What this task involves: Retype the full set of records. Keep every character identical.

Information given:
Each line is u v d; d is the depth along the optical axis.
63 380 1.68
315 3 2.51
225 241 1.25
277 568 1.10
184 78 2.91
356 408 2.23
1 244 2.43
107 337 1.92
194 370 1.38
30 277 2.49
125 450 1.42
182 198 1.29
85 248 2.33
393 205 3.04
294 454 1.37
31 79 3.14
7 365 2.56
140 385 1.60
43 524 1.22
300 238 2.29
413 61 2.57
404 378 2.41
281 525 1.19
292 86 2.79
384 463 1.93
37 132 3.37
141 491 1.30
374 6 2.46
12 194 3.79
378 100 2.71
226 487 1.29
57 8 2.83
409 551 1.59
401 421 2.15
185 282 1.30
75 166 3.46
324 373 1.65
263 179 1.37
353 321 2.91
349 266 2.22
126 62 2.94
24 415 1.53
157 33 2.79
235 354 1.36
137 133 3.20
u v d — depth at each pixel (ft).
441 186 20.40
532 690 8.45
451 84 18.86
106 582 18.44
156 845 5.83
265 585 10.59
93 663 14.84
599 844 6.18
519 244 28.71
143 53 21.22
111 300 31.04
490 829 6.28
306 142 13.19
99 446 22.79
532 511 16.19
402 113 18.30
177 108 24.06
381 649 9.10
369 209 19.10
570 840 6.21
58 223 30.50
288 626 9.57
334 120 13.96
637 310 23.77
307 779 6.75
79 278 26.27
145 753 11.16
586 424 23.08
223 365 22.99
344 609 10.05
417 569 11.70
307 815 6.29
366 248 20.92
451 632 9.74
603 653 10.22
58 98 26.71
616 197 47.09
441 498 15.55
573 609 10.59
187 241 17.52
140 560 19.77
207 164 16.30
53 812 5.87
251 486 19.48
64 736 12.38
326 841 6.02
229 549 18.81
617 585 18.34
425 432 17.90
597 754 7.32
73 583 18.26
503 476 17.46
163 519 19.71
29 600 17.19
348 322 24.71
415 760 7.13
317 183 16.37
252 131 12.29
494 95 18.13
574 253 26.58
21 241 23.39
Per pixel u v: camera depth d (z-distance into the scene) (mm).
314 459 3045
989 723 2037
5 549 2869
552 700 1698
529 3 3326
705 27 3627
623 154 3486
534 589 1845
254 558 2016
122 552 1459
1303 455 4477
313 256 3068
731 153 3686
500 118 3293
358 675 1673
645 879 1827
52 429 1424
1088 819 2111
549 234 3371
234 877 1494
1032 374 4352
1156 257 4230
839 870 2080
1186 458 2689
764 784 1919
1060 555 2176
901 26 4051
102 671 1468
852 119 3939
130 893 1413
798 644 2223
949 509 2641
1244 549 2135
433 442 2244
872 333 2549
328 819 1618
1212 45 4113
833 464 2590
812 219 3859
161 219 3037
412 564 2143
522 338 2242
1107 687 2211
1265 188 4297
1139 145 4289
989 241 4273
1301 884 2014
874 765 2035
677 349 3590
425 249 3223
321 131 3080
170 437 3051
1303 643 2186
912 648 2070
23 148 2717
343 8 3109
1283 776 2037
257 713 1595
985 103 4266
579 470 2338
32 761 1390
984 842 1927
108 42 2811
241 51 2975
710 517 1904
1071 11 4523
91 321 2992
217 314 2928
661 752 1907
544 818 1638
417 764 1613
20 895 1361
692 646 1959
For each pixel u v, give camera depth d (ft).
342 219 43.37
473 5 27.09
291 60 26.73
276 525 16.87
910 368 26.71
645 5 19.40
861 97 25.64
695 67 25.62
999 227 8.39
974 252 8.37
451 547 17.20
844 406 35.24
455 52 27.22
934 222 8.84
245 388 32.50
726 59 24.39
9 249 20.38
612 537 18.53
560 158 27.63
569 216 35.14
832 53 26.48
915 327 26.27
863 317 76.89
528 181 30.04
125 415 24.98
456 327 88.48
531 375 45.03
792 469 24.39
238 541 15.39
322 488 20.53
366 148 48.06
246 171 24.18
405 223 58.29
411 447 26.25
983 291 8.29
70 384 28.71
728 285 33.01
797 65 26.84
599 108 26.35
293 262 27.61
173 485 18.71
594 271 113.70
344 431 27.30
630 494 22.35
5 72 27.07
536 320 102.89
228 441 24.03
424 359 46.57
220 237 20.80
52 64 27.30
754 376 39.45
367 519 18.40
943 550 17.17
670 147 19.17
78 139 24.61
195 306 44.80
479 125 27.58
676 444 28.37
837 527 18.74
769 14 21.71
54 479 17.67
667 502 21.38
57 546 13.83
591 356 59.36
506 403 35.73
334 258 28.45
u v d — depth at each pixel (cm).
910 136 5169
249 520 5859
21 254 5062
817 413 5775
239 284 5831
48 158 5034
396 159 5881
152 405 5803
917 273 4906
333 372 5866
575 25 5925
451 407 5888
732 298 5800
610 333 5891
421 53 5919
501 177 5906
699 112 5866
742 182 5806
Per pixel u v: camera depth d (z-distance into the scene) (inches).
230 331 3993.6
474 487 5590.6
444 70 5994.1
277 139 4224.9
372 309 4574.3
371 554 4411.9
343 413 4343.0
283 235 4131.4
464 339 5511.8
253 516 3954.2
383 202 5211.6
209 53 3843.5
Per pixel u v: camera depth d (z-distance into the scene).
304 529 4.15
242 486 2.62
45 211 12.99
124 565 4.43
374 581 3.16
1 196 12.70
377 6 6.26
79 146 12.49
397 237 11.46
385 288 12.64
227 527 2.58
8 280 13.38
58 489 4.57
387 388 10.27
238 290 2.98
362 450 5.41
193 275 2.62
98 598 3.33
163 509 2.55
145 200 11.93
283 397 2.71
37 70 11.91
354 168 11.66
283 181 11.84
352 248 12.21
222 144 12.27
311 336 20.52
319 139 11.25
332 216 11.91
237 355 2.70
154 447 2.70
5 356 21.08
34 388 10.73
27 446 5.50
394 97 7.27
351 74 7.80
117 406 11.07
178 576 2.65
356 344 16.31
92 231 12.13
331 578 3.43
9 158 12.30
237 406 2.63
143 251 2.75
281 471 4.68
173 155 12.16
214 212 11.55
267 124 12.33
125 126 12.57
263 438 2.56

Written answer:
Each line is u v d; d is the depth along the optical axis.
63 380 1.68
315 3 2.51
225 241 1.25
277 568 1.10
184 78 2.91
356 408 2.23
1 244 2.43
107 337 1.92
194 370 1.38
30 277 2.49
125 450 1.42
182 198 1.29
85 248 2.33
393 205 3.04
294 454 1.37
31 79 3.14
7 365 2.56
140 385 1.60
43 524 1.22
300 238 2.29
413 61 2.57
404 378 2.41
281 525 1.19
292 86 2.79
384 463 1.93
37 132 3.37
141 491 1.30
374 6 2.46
12 194 3.79
378 100 2.71
226 487 1.29
57 8 2.83
409 551 1.59
401 421 2.15
185 282 1.30
75 166 3.46
324 373 1.65
263 179 1.37
353 321 2.91
349 266 2.22
126 62 2.94
24 415 1.53
157 33 2.79
235 354 1.36
137 133 3.20
u v d — depth at each pixel (ft).
441 186 20.40
532 690 8.45
451 84 18.86
106 582 18.44
156 845 5.83
265 585 10.59
93 663 14.84
599 844 6.18
519 244 28.71
143 53 21.22
111 300 31.04
490 829 6.28
306 142 13.19
99 446 22.79
532 511 16.19
402 113 18.30
177 108 24.06
381 649 9.10
369 209 19.10
570 840 6.21
58 223 30.50
288 626 9.57
334 120 13.96
637 310 23.77
307 779 6.75
79 278 26.27
145 753 11.16
586 424 23.08
223 365 22.99
344 609 10.05
417 569 11.70
307 815 6.29
366 248 20.92
451 632 9.74
603 653 10.22
58 98 26.71
616 197 47.09
441 498 15.55
573 609 10.59
187 241 17.52
140 560 19.77
207 164 16.30
53 812 5.87
251 486 19.48
64 736 12.38
326 841 6.02
229 549 18.81
617 585 18.34
425 432 17.90
597 754 7.32
73 583 18.26
503 476 17.46
163 519 19.71
29 600 17.19
348 322 24.71
415 760 7.13
317 183 16.37
252 131 12.29
494 95 18.13
574 253 26.58
21 241 23.39
Per pixel u v: camera depth d (z-distance into the scene) (mm).
314 459 3045
989 723 2037
5 549 2869
552 700 1698
529 3 3326
705 27 3627
623 154 3486
534 589 1845
254 558 2016
122 552 1459
1303 455 4477
313 256 3068
731 153 3686
500 118 3293
358 675 1673
645 879 1827
52 429 1424
1088 819 2111
549 234 3371
234 877 1494
1032 374 4352
1156 257 4230
839 870 2080
1186 458 2689
764 784 1919
1060 555 2176
901 26 4051
102 671 1468
852 119 3939
130 893 1413
798 644 2223
949 509 2641
1244 549 2135
433 442 2244
872 333 2549
328 819 1618
1212 45 4113
833 464 2590
812 219 3859
161 219 3037
412 564 2143
522 338 2242
1107 687 2211
1265 188 4297
1139 145 4289
989 241 4273
1301 884 2014
874 765 2035
677 349 3590
425 249 3223
321 131 3080
170 437 3051
1303 643 2186
912 648 2070
23 148 2717
343 8 3109
1283 776 2037
257 713 1595
985 103 4266
579 470 2338
32 761 1390
984 842 1927
108 42 2811
241 51 2975
710 517 1904
1071 11 4523
91 321 2992
217 314 2928
661 752 1907
544 818 1638
417 764 1613
20 895 1361
692 646 1959
For each pixel u v, give camera depth d (ft).
342 219 43.37
473 5 27.09
291 60 26.73
276 525 16.87
910 368 26.71
645 5 19.40
861 97 25.64
695 67 25.62
999 227 8.39
974 252 8.37
451 547 17.20
844 406 35.24
455 52 27.22
934 222 8.84
245 388 32.50
726 59 24.39
9 249 20.38
612 537 18.53
560 158 27.63
569 216 35.14
832 53 26.48
915 327 26.27
863 317 76.89
528 181 30.04
125 415 24.98
456 327 88.48
531 375 45.03
792 469 24.39
238 541 15.39
322 488 20.53
366 148 48.06
246 171 24.18
405 223 58.29
411 447 26.25
983 291 8.29
70 384 28.71
728 285 33.01
797 65 26.84
599 108 26.35
293 262 27.61
173 485 18.71
594 271 113.70
344 431 27.30
630 494 22.35
5 72 27.07
536 320 102.89
228 441 24.03
424 359 46.57
220 237 20.80
52 64 27.30
754 376 39.45
367 519 18.40
943 550 17.17
670 147 19.17
78 139 24.61
195 306 44.80
479 125 27.58
676 444 28.37
837 527 18.74
769 14 21.71
54 479 17.67
667 502 21.38
57 546 13.83
591 356 59.36
506 403 35.73
334 258 28.45
u v d — depth at each pixel (cm).
910 136 5169
249 520 5859
21 254 5062
817 413 5775
239 284 5831
48 158 5034
396 159 5881
152 405 5803
917 273 4906
333 372 5866
575 25 5925
451 407 5888
732 298 5800
610 333 5891
421 53 5919
501 177 5906
699 112 5866
742 182 5806
Per pixel u v: camera depth d (z-distance into the scene) (inches).
230 331 3993.6
474 487 5590.6
444 70 5994.1
277 139 4224.9
372 309 4574.3
371 554 4411.9
343 413 4343.0
283 235 4131.4
464 339 5511.8
253 516 3954.2
383 202 5211.6
209 53 3843.5
Per pixel u v: camera depth d (z-distance into the scene).
304 529 4.15
242 486 2.62
45 211 12.99
124 565 4.43
374 581 3.16
1 196 12.70
377 6 6.26
79 146 12.49
397 237 11.46
385 288 12.64
227 527 2.58
8 280 13.38
58 489 4.57
387 388 10.27
238 290 2.98
362 450 5.41
193 275 2.62
98 598 3.33
163 509 2.55
145 200 11.93
283 397 2.71
37 70 11.91
354 168 11.66
283 181 11.84
352 248 12.21
222 144 12.27
311 336 20.52
319 139 11.25
332 216 11.91
237 355 2.70
154 447 2.70
5 356 21.08
34 388 10.73
27 446 5.50
394 97 7.27
351 74 7.80
117 406 11.07
178 576 2.65
356 344 16.31
92 231 12.13
331 578 3.43
9 158 12.30
237 406 2.63
143 251 2.75
281 471 4.68
173 155 12.16
214 212 11.55
267 124 12.33
125 126 12.57
263 438 2.56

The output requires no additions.